In addition to the cytokine, some people would be predisposed to produce auto-antibodies. If they are not dangerous in normal times because of their low quantity in the body, in contact with an infection, they deploy massively and attack both our immune defenses and proteins essential to the functioning of organs.
- Autoantibodies could be the cause of severe forms of Covid-19.
- If the cytokine is still implicated, it would no longer be solely responsible for the attack on our immune defenses against our own body.
- Auto-antibodies attack both the immune defenses and the proteins essential to certain organs, such as the heart for example.
It has been more than a year since the daily life of the planet has moved forward to the rhythm of the Covid-19 pandemic. While there are still unknowns about this virus, certain issues were considered understood, such as severe forms of Covid-19. However, if the cytokine storm is indeed at work in the serious forms, it would seem that it is not the only phenomenon which attacks the organism. In an article posted on January 19, 2021 by the review Natureresearchers specify a mechanism that induces the body to destroy itself with its own antibodies.
A growing body of research suggests that the immune system may be mis-targeting when attacking the coronavirus. Instead of attacking the infection, the immune system turns against its carrier, this is called autoimmunity. At the very beginning of the pandemic, researchers were convinced that the cytokine was the cause of the severe forms, because the immune response it generated was too strong and massive for the body, which could not keep up, leading to cytokine storms. Researchers are now focusing their attention on the role of auto-antibodies, malicious antibodies that attack both the body’s immune defenses and proteins specific to the functioning of certain organs.
Protection that turns against the body
“Unlike cytokine storms, which tend to cause short-term systemic problems, autoantibodies are thought to cause longer-term, targeted damage.”, explains to the journal Nature Akiko Iwasaki, an immunologist at Yale University.
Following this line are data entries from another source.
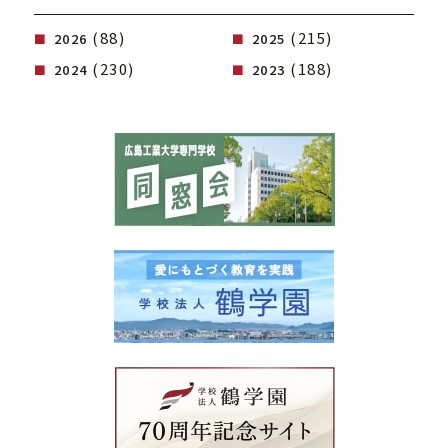
(88)
(215)
2026
2025
(230)
(188)
2024
2023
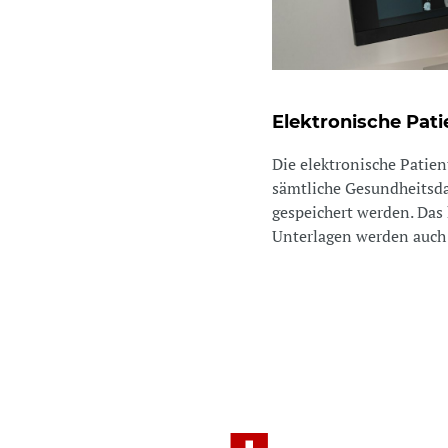
Elektronische Pat
Die elektronische Patien
sämtliche Gesundheitsd
gespeichert werden. Da
Unterlagen werden auch d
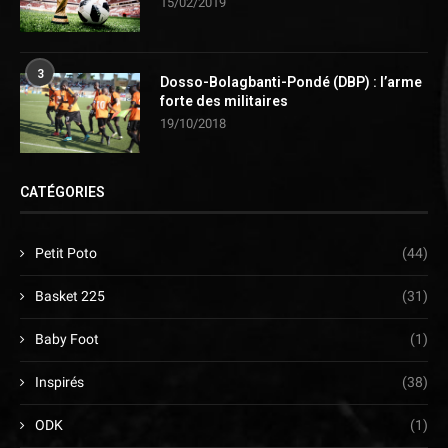
15/02/2019
3
Dosso-Bolagbanti-Pondé (DBP) : l’arme
forte des militaires
19/10/2018
CATÉGORIES
Petit Poto
(44)
Basket 225
(31)
Baby Foot
(1)
Inspirés
(38)
ODK
(1)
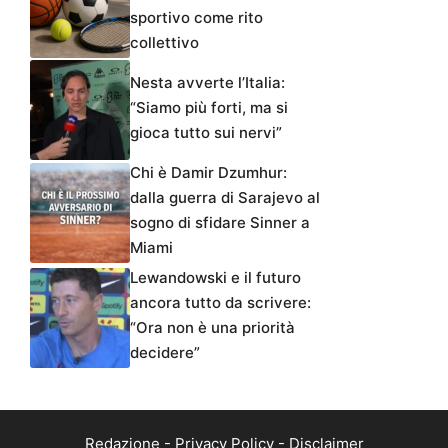
sportivo come rito
collettivo
Nesta avverte l’Italia:
“Siamo più forti, ma si
gioca tutto sui nervi”
Chi è Damir Dzumhur:
dalla guerra di Sarajevo al
sogno di sfidare Sinner a
Miami
Lewandowski e il futuro
ancora tutto da scrivere:
“Ora non è una priorità
decidere”
Redazione
-
Privacy Policy
-
Disclaimer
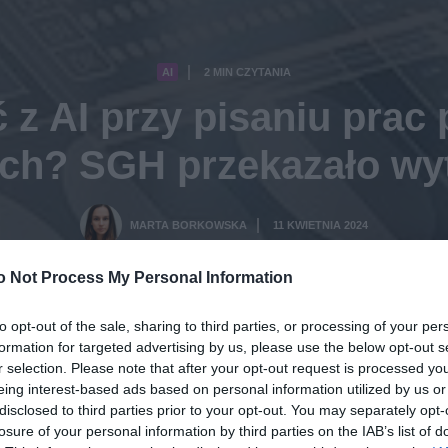
AI
2 MIN CZYTANIA
·
ć z AI przy pisaniu prac
ach? SGH przekazało wy
MARTA BORKOWSKA
11 KWIETNIA 2024
·
o Not Process My Personal Information
to opt-out of the sale, sharing to third parties, or processing of your per
formation for targeted advertising by us, please use the below opt-out s
r selection. Please note that after your opt-out request is processed y
eing interest-based ads based on personal information utilized by us or
disclosed to third parties prior to your opt-out. You may separately opt-
losure of your personal information by third parties on the IAB’s list of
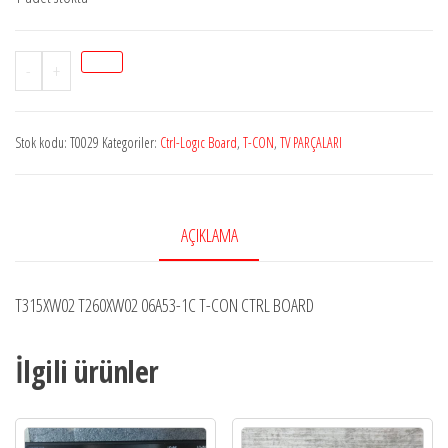
T315XW02
-
+
T260XW02
CTRL
Stok kodu:
T0029
Kategoriler:
Ctrl-Logıc Board
,
T-CON
,
TV PARÇALARI
BOARD
adet
AÇIKLAMA
T315XW02 T260XW02 06A53-1C T-CON CTRL BOARD
İlgili ürünler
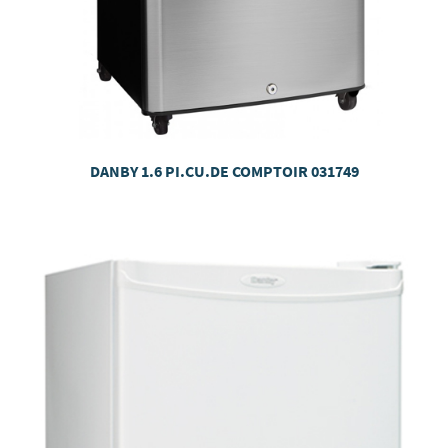
DANBY 1.6 PI.CU.DE COMPTOIR 031749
Auto-antibodies are produced naturally by our body, but in much more reasonable proportions. However, during infection with Covid-19, some people would be predisposed to produce too many autoantibodies, which could explain the severity of the infection afterwards.
American researchers from Rockefeller University had also realized in September 2020 that 10% of patients, mainly men, affected by the severe form of Covid-19 had auto-antibodies which attacked their own immune system. Research is currently underway on 40,000 people to determine how many of them have pre-existing autoantibodies and whether their age, ancestry and gender distribution matches that of severe Covid.